◆ **Tasks to complete**
(A) From the Kyudo Nakagawa biography below, copy the passage from "Kyudo Nakagawa (中川" to "London Zen Society.".
(B) Turn the paragraph of the Kyudo Nakagawa biography that begins "A Dharma heir of the late Soen Nakagawa" into a bulleted list, keeping its main facts.
(C) Using the Kyudo Nakagawa biography, answer these:
(i) On what date was he born?
(ii) At what age did he first become a Zen monk?
(iii) How many years did he stay at Kibutsu-ji?

◆ **Quoted passage**
>> start
Kyudo Nakagawa (中川 球童, February 12, 1927—December 29, 2007), or Nakagawa Kyūdō, was a Japanese-born Rinzai rōshi who for many years led Soho Zen Buddhist Society, Inc. in Manhattan's Lower East Side.

Biography
A Dharma heir of the late Soen Nakagawa—who is of no familial relation—Kyudo first became a Zen monk at age eight. He undertook Buddhist studies at Japan's renowned Komazawa University and entered Gukei-ji. Then, at age thirty, Kyudo entered Ryūtaku-ji temple and trained under Soen Nakagawa. In 1968 he moved to Jerusalem to lead a center Soen had opened in Israel called Kibutsu-ji, where he stayed on for thirteen years. Kyudo then returned to Ryūtaku-ji briefly and moved to New York City, where he led the Soho Zen Buddhist Society, Inc. He also made occasional trips to England now and then to lead the London Zen Society.
>> end
◆ **Supplied material**
>> start
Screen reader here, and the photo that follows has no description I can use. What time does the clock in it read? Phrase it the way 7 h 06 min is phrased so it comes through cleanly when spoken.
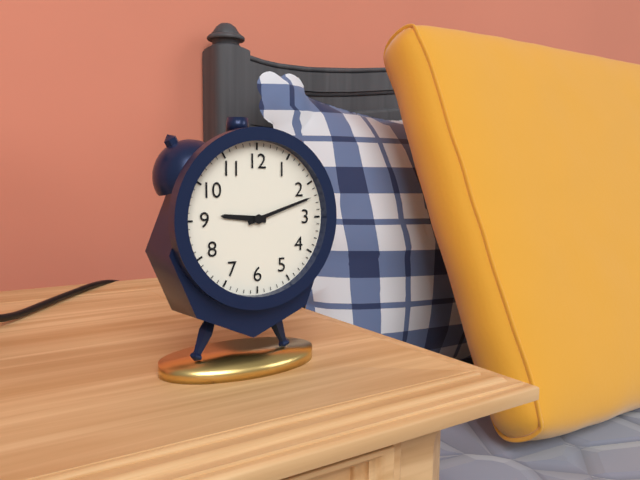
>> end
◆ **Exercise answers**
(A)
Kyudo Nakagawa (中川 球童, February 12, 1927—December 29, 2007), or Nakagawa Kyūdō, was a Japanese-born Rinzai rōshi who for many years led Soho Zen Buddhist Society, Inc. in Manhattan's Lower East Side.

Biography
A Dharma heir of the late Soen Nakagawa—who is of no familial relation—Kyudo first became a Zen monk at age eight. He undertook Buddhist studies at Japan's renowned Komazawa University and entered Gukei-ji. Then, at age thirty, Kyudo entered Ryūtaku-ji temple and trained under Soen Nakagawa. In 1968 he moved to Jerusalem to lead a center Soen had opened in Israel called Kibutsu-ji, where he stayed on for thirteen years. Kyudo then returned to Ryūtaku-ji briefly and moved to New York City, where he led the Soho Zen Buddhist Society, Inc. He also made occasional trips to England now and then to lead the London Zen Society.

(B)
- Dharma heir of Soen Nakagawa, who was not a relative
- Became a Zen monk at age eight
- Studied Buddhism at Komazawa University and entered Gukei-ji
- At thirty, entered Ryūtaku-ji and trained under Soen Nakagawa
- In 1968, moved to Jerusalem to lead Kibutsu-ji, a center Soen had opened in Israel, and stayed thirteen years
- Returned briefly to Ryūtaku-ji, then moved to New York City to lead the Soho Zen Buddhist Society, Inc.
- Made occasional trips to England to lead the London Zen Society

(C)
(i) February 12, 1927
(ii) Age eight
(iii) Thirteen years